With regard to anti-NTM therapy, in M. avium complex (MAC) lung disease, Khan et al observed improvement in pulmonary function after patients were administered anti-MAC therapy.20 In one prospective NTM registry cohort in Korea, Park et al found that treatment failure in NTM lung disease is associated with a greater decline in pulmonary function.21 However, the decline in FEV1 and FVC was similar to that in patients with successful treatment. On the contrary, Mehta et al demonstrated nonsignificant changes in pulmonary function of patients after treatment for NTM lung disease.22 In addition to the undetermined benefits of anti-NTM therapy, the major problems include a long treatment period, patients’ compliance, disease severity, and possible adverse effects of the medication.

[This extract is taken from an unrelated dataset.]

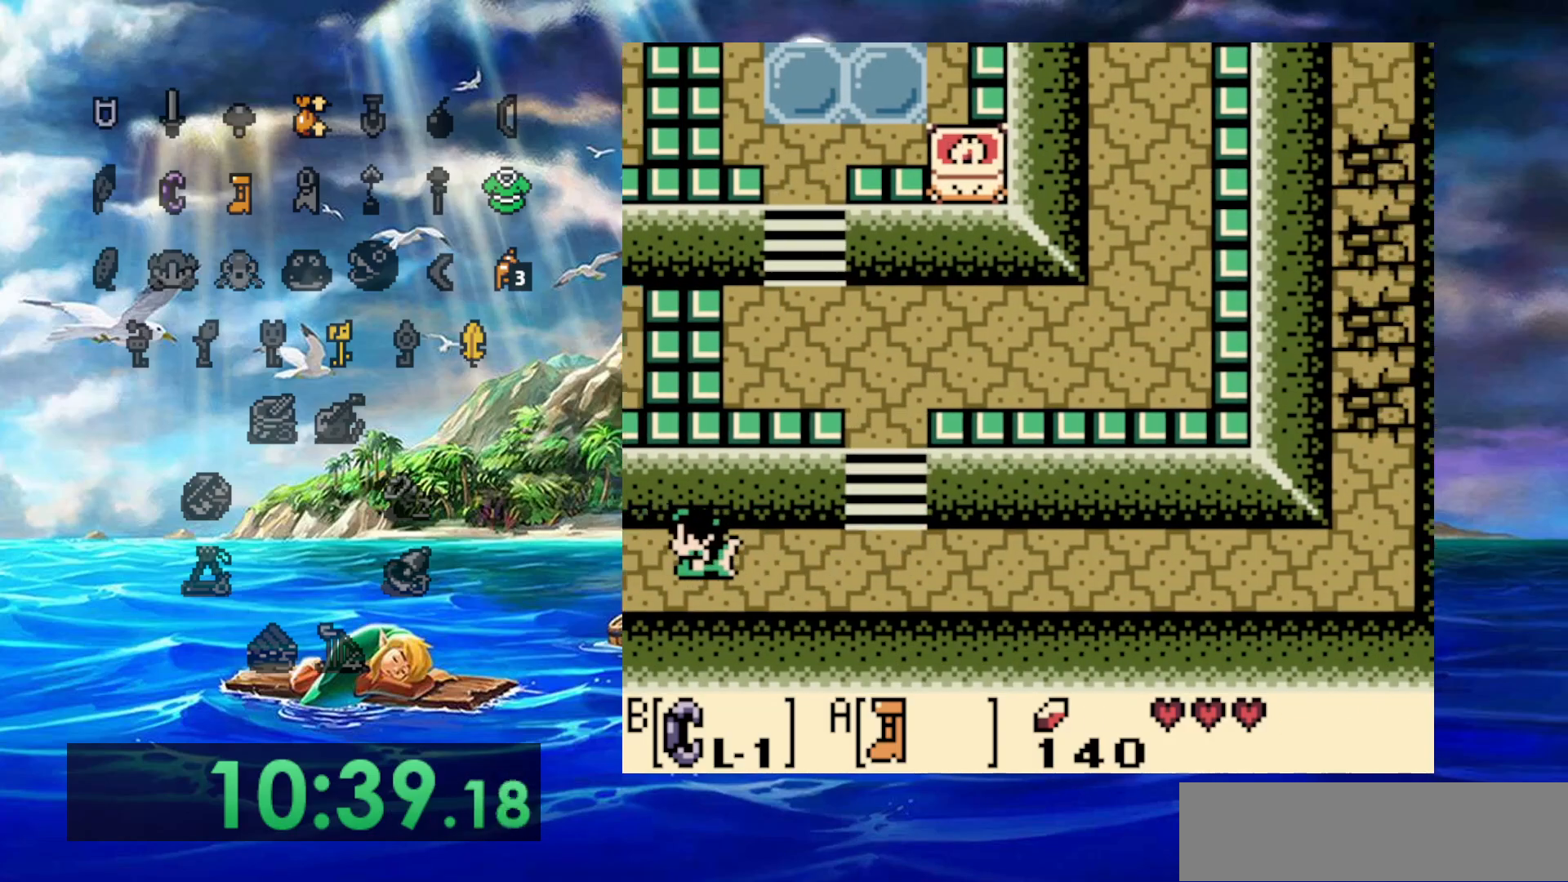
{"dt_ms": 500, "buttons": [], "events": [[300, "A", "up"]]}
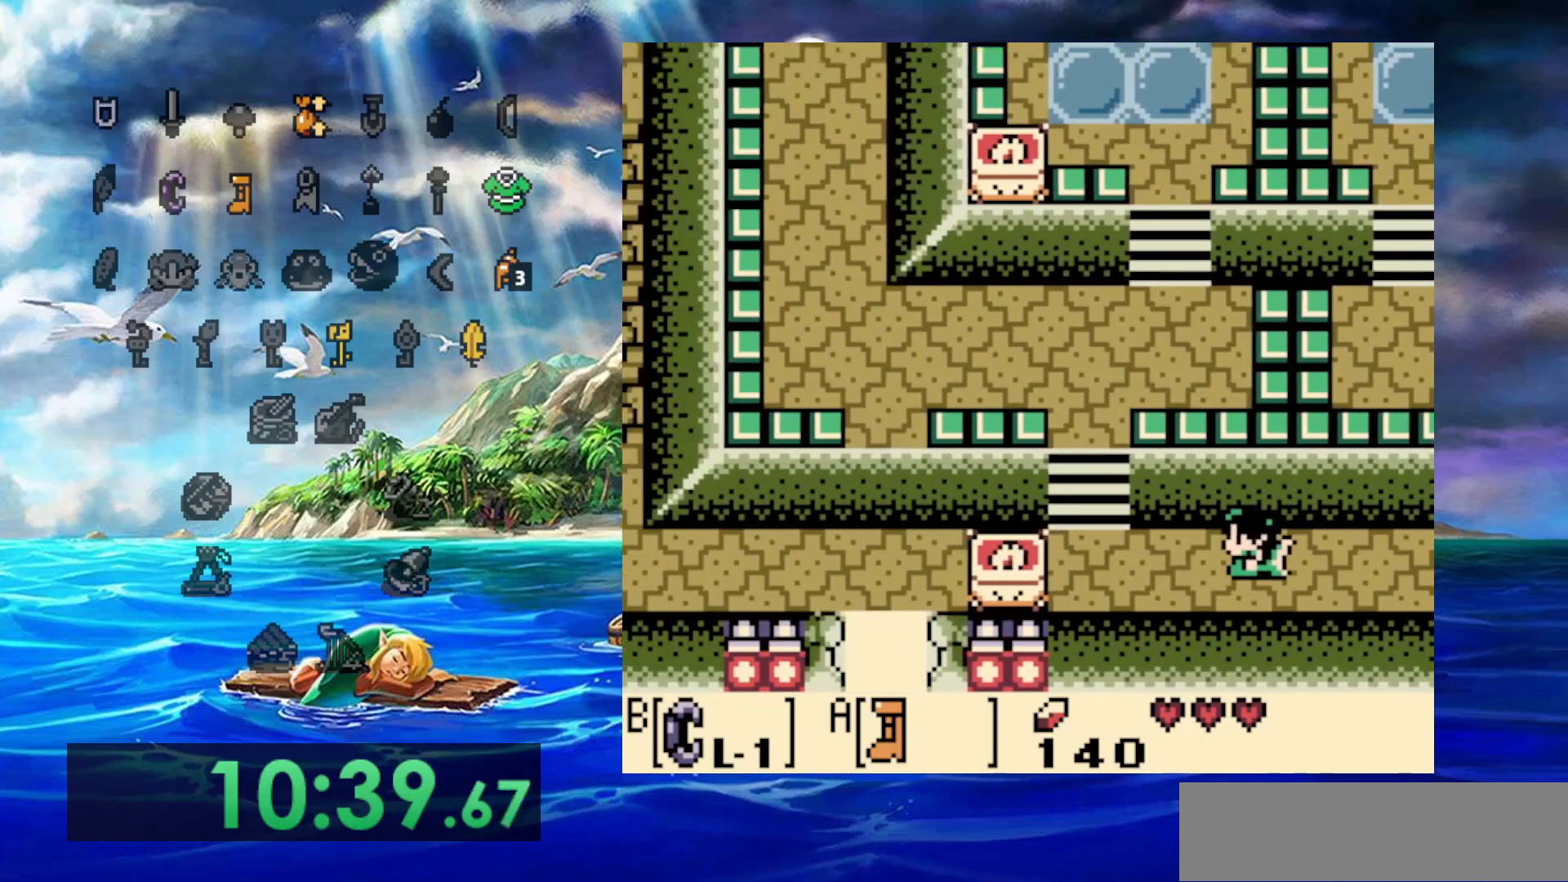
{"dt_ms": 500, "buttons": [], "events": []}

Therefore, in our study, we excluded patients who had received anti-NTM therapy, and we presented the natural course of NTM isolation in non-CF bronchiectasis patients.

Since NTM may play a prognostic role in disease severity and pulmonary function decline, it is important to identify the risk factors of NTM isolation in bronchiectasis. Mirsaeidi et al found that elderly women with a low BMI were at high risk for NTM infection in non-CF bronchiectasis.15 Maiz et al showed that an FVC >75%, age >50 years, and a BMI <23 kg/m2 are independently associated with the presence of NTM in non-CF bronchiectasis patients.23 In our study, we did not find any correlations of age, gender, smoking status, and the BMI with positive NTM isolation, probably due to the small sample population.

Our study had several inherent limitations. First, it was a retrospective study and we excluded patients with previous pulmonary tuberculosis and those who had received anti-NTM therapy; this probably led to selection biases and diminished generalizability. Second, the spirometry interval was inconsistent. However, the follow-up period was about 3 years and was similar between groups, so the pulmonary function decline may still provide useful information in a clinical setting. Third, because of the small number of deaths in our sample population, we could not analyze factors related to mortality. Owing to the retrospective nature of our data, the sample size was limited. Larger, prospective studies are required.

Conclusion

Our study showed that NTM isolates from the sputum of non-CF bronchiectasis patients are associated with greater FEV1 decline and AE. Patients with concomitant positive NTM and P. aeruginosa isolates have the greatest pulmonary function decline and the most frequent AE. These findings suggest that NTM may play an important role in disease severity and pulmonary function decline in non-CF bronchiectasis patients. Further prospective, large-scale, multicenter studies are warranted to validate our results and identify the risk factors of NTM isolation in non-CF bronchiectasis.

Availability of data and materials

The data sets analyzed during the current study are available from the corresponding author upon reasonable request.

Acknowledgments

We thank all the investigators and members of the Department of Thoracic Care Medicine for their efforts. This research did not receive any specific grant from funding agencies in the public, commercial, or not-for-profit sectors.

Author contributions

All the authors contributed to conception and design of the study. MHH, CYL, CYW, and HCL analyzed and interpreted the data. MHH, CYL, YLL, and SML drafted the manuscript. MHH, SML, and HCL provided the study materials and selected patients. CYL, CYW, and YFF collected and assembled data. All the authors draft the article or revising it critically for important intellectual content, approved the final manuscript and agreed to be accountable for all aspects of the work in ensuring that questions related to the accuracy or integrity of any part of the work are appropriately investigated and resolved.

Disclosure

The authors report no conflicts of interest in this work.